Healthcare is a sector where direct comparisons would be meaningful. Between the departments of Veterans Affairs, Defense and Health and Human Services, the government operates more than 200 hospitals. They may not be the same as the typical acute care hospital but there are comparative metrics. The website “Hospital Compare” is maintained by the Centers for Medicare and Medicaid Services for that purpose. Patient satisfaction is a universal healthcare metric.
Equally important would be comparing performance on metrics across agencies. Just as the Partnership for Public Service publicizes its annual report on “Best Places to Work in the Federal Government,” similar lists could be developed on other metrics. “Cost per hire” or “time to hire” are two that are central to effective staffing. There is possibly no better way to motivate improved performance than publicizing comparative results.

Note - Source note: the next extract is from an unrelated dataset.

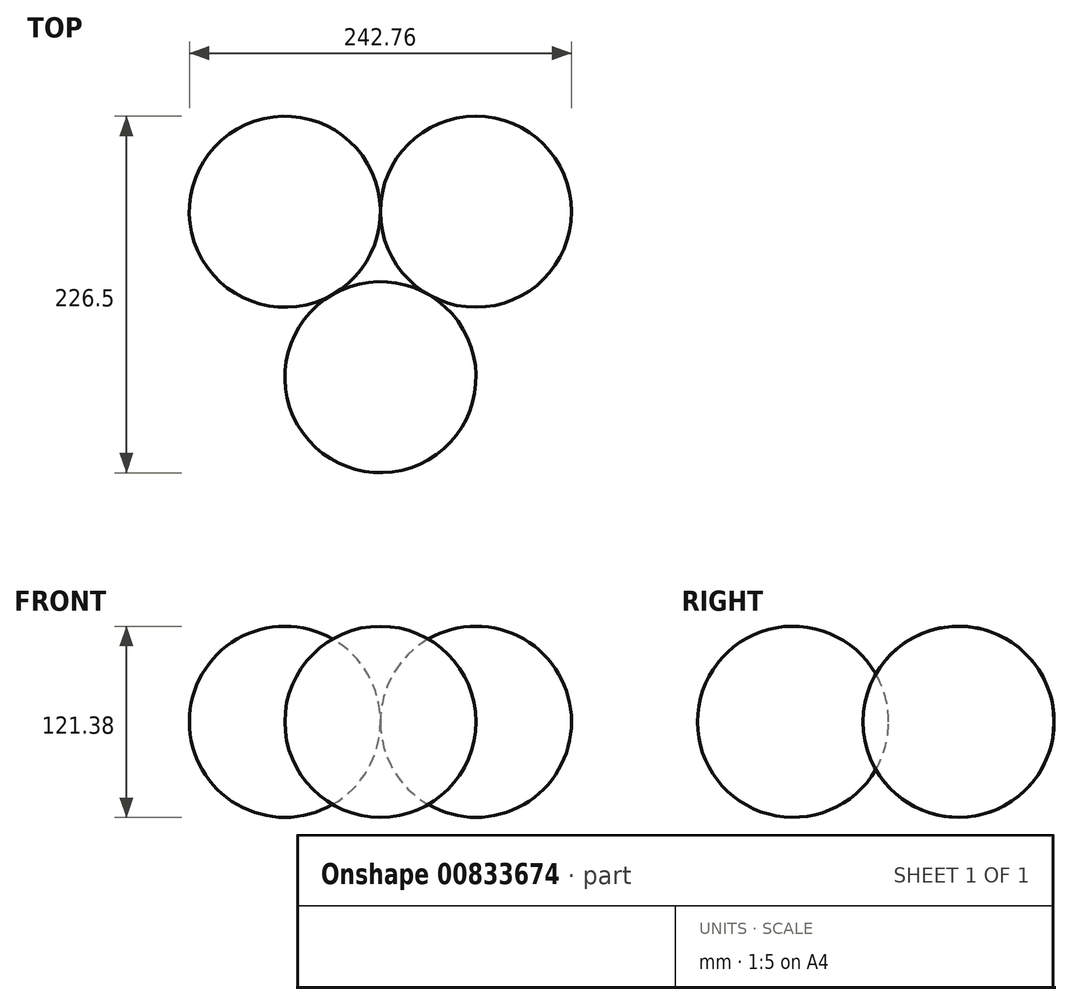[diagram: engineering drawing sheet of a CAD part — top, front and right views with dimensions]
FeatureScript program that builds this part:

A core concern is the role of Human Resource offices. Metrics should be used to evaluate their effectiveness. Customer satisfaction is an obvious possibility. At one time, the goal was to minimize the cost of the HR office (using metrics like HR-to-employee ratios) but increasingly companies recognize the value of the function.
Good government will never be achieved without a well-qualified and committed workforce. By all accounts, the shutdown has had a devastating impact on the workforce. The needed changes cannot start too soon. Sen. Warner’s focus on effective human capital management practices is the right strategy for government.